The Salvesen family which owns a controlling stake in the Christian Salvesen distribution business appeared split on the pounds 1bn takeover appoach from the Hays transport group yesterday ahead of a crunch board meeting to discuss the offer today.

Though the board is expected to reject the Hays approach, some members of the founding Salvesen family have expressed interest in agreeing a deal at a higher price. It is possible the company may be prepared to discuss higher terms or hope to flush out a higher offer from a rival bidder.

Some 200 members of the Salvesen family control 38 per cent of the company's shares and hold the key to any deal. The current offer is pitched at around 365p per share valuing the company at just over pounds 1bn though Hays is willing to negotiate on terms. Any split could be exploited by Hays.

Key decision-makers include Andrew and Robin Salvesen who sit on the board as non-executives and account for 3.4 per cent and 1 per cent of the shares respectively.

Family shareholders contacted yesterday expressed differing opinions on the Hays offer. The largest single shareholder is Alastair Salvesen, the great-grandson of the company's founder, who controls 4.6 per cent of the equity. Contacted at his seafood company near Glasgow yesterday he said he was waiting for a more concrete offer from Hays in order to make a judgement.

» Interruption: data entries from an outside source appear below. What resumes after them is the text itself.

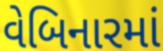
વેબિનારમાં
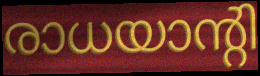
രാധയാന്റി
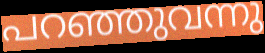
പറഞ്ഞുവന്നു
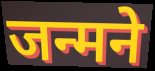
जन्मने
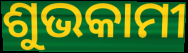
ଶୁଭକାମୀ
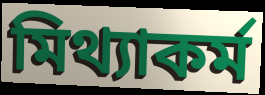
মিথ্যাকর্ম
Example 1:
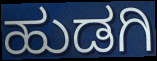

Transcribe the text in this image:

ಹುಡಗಿ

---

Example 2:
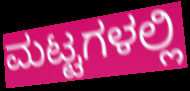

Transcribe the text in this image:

ಮಟ್ಟಗಳಲ್ಲಿ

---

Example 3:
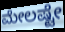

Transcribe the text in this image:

ಮೇಲಷ್ಟೇ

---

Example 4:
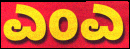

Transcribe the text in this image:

ಎಂಎ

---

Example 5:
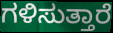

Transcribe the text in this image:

ಗಳಿಸುತ್ತಾರೆ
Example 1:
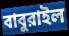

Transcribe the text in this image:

বাবুরাইল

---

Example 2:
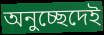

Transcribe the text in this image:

অনুচ্ছেদেই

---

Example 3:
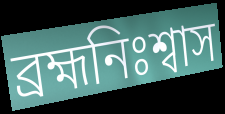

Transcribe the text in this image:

ব্রহ্মনিঃশ্বাস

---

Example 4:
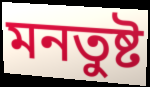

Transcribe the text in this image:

মনতুষ্ট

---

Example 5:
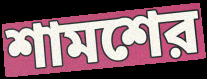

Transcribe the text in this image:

শামশের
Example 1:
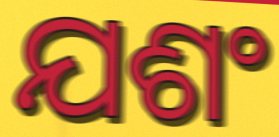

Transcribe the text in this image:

ଯଶଂ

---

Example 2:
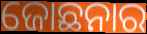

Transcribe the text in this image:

ଜୋଛନାର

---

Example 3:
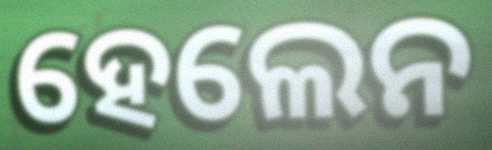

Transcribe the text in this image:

ହେଲେନ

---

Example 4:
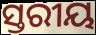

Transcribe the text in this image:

ସ୍ତରୀୟ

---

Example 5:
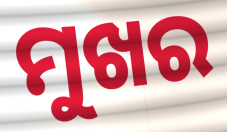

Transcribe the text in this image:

ମୁଖର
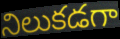
నిలుకడగా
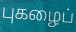
புகழைப்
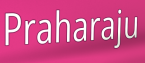
Praharaju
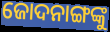
ଜୋଦନାଙ୍ଗଙ୍କୁ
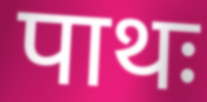
पाथः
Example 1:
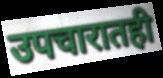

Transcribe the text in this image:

उपचारातही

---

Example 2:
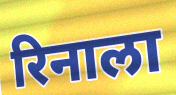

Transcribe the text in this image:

रिनाला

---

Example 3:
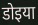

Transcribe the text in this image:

डोइया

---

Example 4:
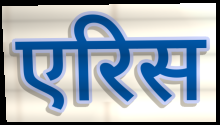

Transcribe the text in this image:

एरिस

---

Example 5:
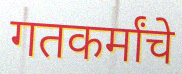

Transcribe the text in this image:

गतकर्मांचे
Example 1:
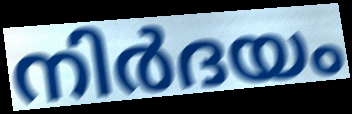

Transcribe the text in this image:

നിർദയം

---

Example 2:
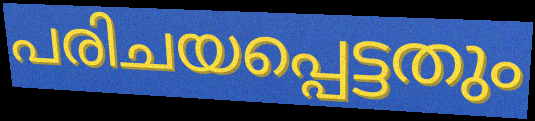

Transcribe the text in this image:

പരിചയപ്പെട്ടതും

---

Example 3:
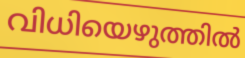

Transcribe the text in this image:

വിധിയെഴുത്തിൽ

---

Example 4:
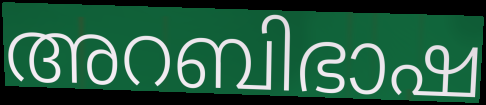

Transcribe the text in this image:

അറബിഭാഷ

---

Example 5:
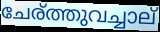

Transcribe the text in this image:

ചേര്ത്തുവച്ചാല്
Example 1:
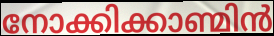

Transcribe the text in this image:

നോക്കിക്കാണ്മിൻ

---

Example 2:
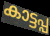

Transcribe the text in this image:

കാട്ടപ്പ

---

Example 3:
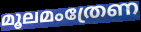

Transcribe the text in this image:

മൂലമംത്രേണ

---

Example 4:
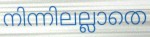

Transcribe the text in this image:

നിന്നിലല്ലാതെ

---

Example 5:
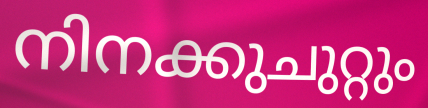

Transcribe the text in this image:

നിനക്കുചുറ്റും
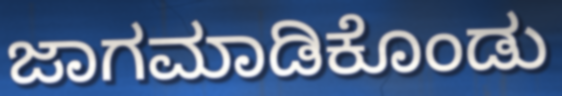
ಜಾಗಮಾಡಿಕೊಂಡು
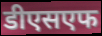
डीएसएफ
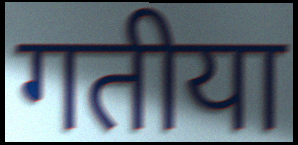
गतीया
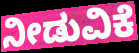
ನೀಡುವಿಕೆ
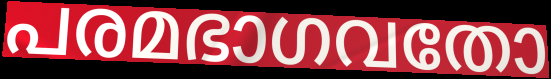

However, he did not rule out an agreement. "I think everyone would be disappointed if the Christian Salvesen name was to disappear. But in today's world you have to be realistic." Mr Salvesen has just completed a book on the Salvesen family tracing its history from its Norwegian origins in1550 to 1995 entitled Flekten Salvesen (the family Salvesen). But he did not rule out a hard-headed approach to a decent offer. He commented that a couple of years ago the share price rose above 400p. "We would be expecting considerably more than that."

Sir Gerald Elliot, chairman of the company from 1981 to 1987 and one of the senior members of the Salvesen family, was more firmly opposed to the bid. Speaking from the Highlands of Scotland, he said: "You've got to take any sort of bid seriously but as far as the industrial logic is concerned I can't quite see it." He added that the family felt a strong loyalty to the company founded in Edinburgh and the largest company to retain headquarters in Scotland. "I should think they [the family] would act together ," he said.

Another Salvesen family shareholder who preferred not to be named, said: "I think there would be a reluctance to accept an offer particularly if that meant basing the company outside Scotland. There is probably less loyalty among the younger members of the family but I think there would be a pretty strong feeling about the name disappearing."

One of Salvesen's institutional shareholders said it was prepared to listen to what Hays had to say. The fund manager added: "Salvesen is a business which has had a few problems. It has done some things to address those difficulties but the jury is out on whether the re-organisation is sufficient."

Christian Salveson shares closed 4p higher at 360p. Hays shares shaded a penny lower at 429p.